Opinion by
Mb. Justice Dean,The defendant operates a narrow guage railroad running' about seven miles out of Pittsburg. On the 18th June, 1893, defendant, to accommodate a German society in an excursion to West Liberty, on the line of its road, ran excursion trains to that point, from Carson street in Pittsburg. The route was up an incline railway from Carson street to summit of a hill, then down an incline operated by a cable, 1300 feet, to foot of hill on the other side, where the cars were attached to a locomotive which took them to West Liberty. The plaintiff, with his son and a friend, took passage at Carson street, ascended the incline, then got off to enter the cable cars to descend' to the level. Here there was a large crowd of people, all, as usual on such occasions, eager to enter the cars , there were two trains scheduled to start ten minutes apart, of four or five cars each, standing ready; plaintiff and his son and friend got upon the rear platform of the first train; the car was very full of passengers; the train started and had moved but *627two or three hundred feet when plaintiff was pushed and fell to the ground, dislocated his elbow and sustained other injuries which have seriously disabled him. He brought suit against defendant for damages, alleging the fall from the car was in consequence of its negligence in so crowding the body of the car with passengers that he could not get inside, and in so crowding the platform after he was upon it that he could not get off before starting or maintain his place upon it afterwards. There was a verdict and judgment for plaintiff, from which defendant appeals, assigning for error the refusal of the court on all the evidence to direct a verdict for defendant.
The court instructed the jury that if plaintiff got on the platform when he saw the car was so crowded he could not get in ; or if having got on and then before the car started saw its crowded condition but did not get off; or without any necessity for so doing remained on the platform after the car started, he could not recover.
But appellant alleges there was not sufficient proof of any negligence of defendant, while the proof was undisputed of contributory negligence on part of plaintiff.
Undoubtedly, as the injury did not result from any accident to the train, nor from any defect in the means of transportation, the burden of proof throughout was on plaintiff to show his injury was the result wholly of defendant’s negligence. He was standing in a known place of danger, one not intended for passengers, after the car started, and then fell or was pushed off. In other words, there are no presumptions in his favor or against the defendant. How came he to be in a place of danger where he had no business to be ? His place was inside the car, not on a crowded platform.
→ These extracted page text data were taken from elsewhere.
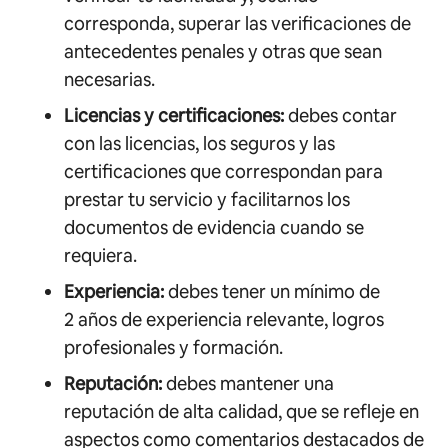
corresponda, superar las verificaciones de
antecedentes penales y otras que sean
necesarias.
Licencias y certificaciones:
debes contar
con las licencias, los seguros y las
certificaciones que correspondan para
prestar tu servicio y facilitarnos los
documentos de evidencia cuando se
requiera.
Experiencia:
debes tener un mínimo de
2 años de experiencia relevante, logros
profesionales y formación.
Reputación:
debes mantener una
reputación de alta calidad, que se refleje en
aspectos como comentarios destacados de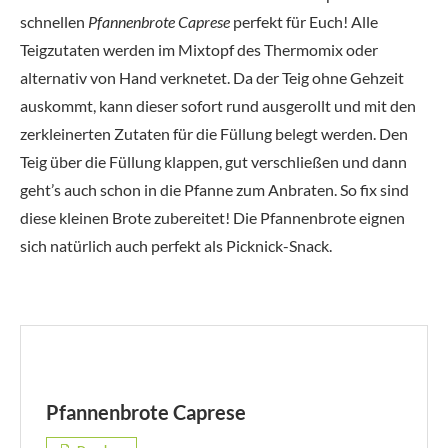
schnellen
Pfannenbrote Caprese
perfekt für Euch! Alle
Teigzutaten werden im Mixtopf des Thermomix oder
alternativ von Hand verknetet. Da der Teig ohne Gehzeit
auskommt, kann dieser sofort rund ausgerollt und mit den
zerkleinerten Zutaten für die Füllung belegt werden. Den
Teig über die Füllung klappen, gut verschließen und dann
geht’s auch schon in die Pfanne zum Anbraten. So fix sind
diese kleinen Brote zubereitet! Die Pfannenbrote eignen
sich natürlich auch perfekt als Picknick-Snack.
Pfannenbrote Caprese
The plaintiff, his son, and his friend Shantz, undertake to account for this otherwise manifest negligence, in substance thus: He got off the car when it reached the summit of the incline; the two trains were standing there and about them was a large crowd, in looking for a car to enter, the three passengers were separated ; the son got to the rear car of the first train; the conductor was standing by it and said, “ There’s lots of room inside here; this train is going out right away.” He immediately found his father and Shantz, repeated what the conductor had told him, and they all got on the platform to get in the car, but *628at the door found it was so crowded, they could not push their way in; then, others so crowded up behind them, that they could not get down from the platform.
The car started and the conductor, who was on the platform, immediately began taking up the tickets; one passenger, by his ticket, was on the wrong car, and the conductor commanded him to get off, and commenced pushing the passengers on the platform aside to enable this man to get down the steps, when plaintiff was pushed off backwards through the opening in the platform railing and injured. There was much evidence to contradict this statement of the facts, but still there was sufficient testimony to warrant the jury in finding it to be true. If true, the plaintiff, through the invitation of defendant, was in a place of danger from which he could not extricate himself without risk of greater danger; then, by the rude manner of defendant’s agent, he was jostled or pushed from the car. He was on the platform of a crowded car, by fault of defendant, and was pushed therefrom by fault of defendant. The testimony of defendant that the car was not crowded; that, if crowded, it must have been obvious to plaintiff before he got on the platform; that the conductor did not invite passengers to get on after it was reasonably filled; that he did not rudely push or jostle those on the platform, was all submitted to the jury by the learned judge of the court below in a charge which, while just, was quite favorable to defendant. That was the end of the court’s duty and is the end of ours.
The judgment is affirmed and the appeal is dismissed.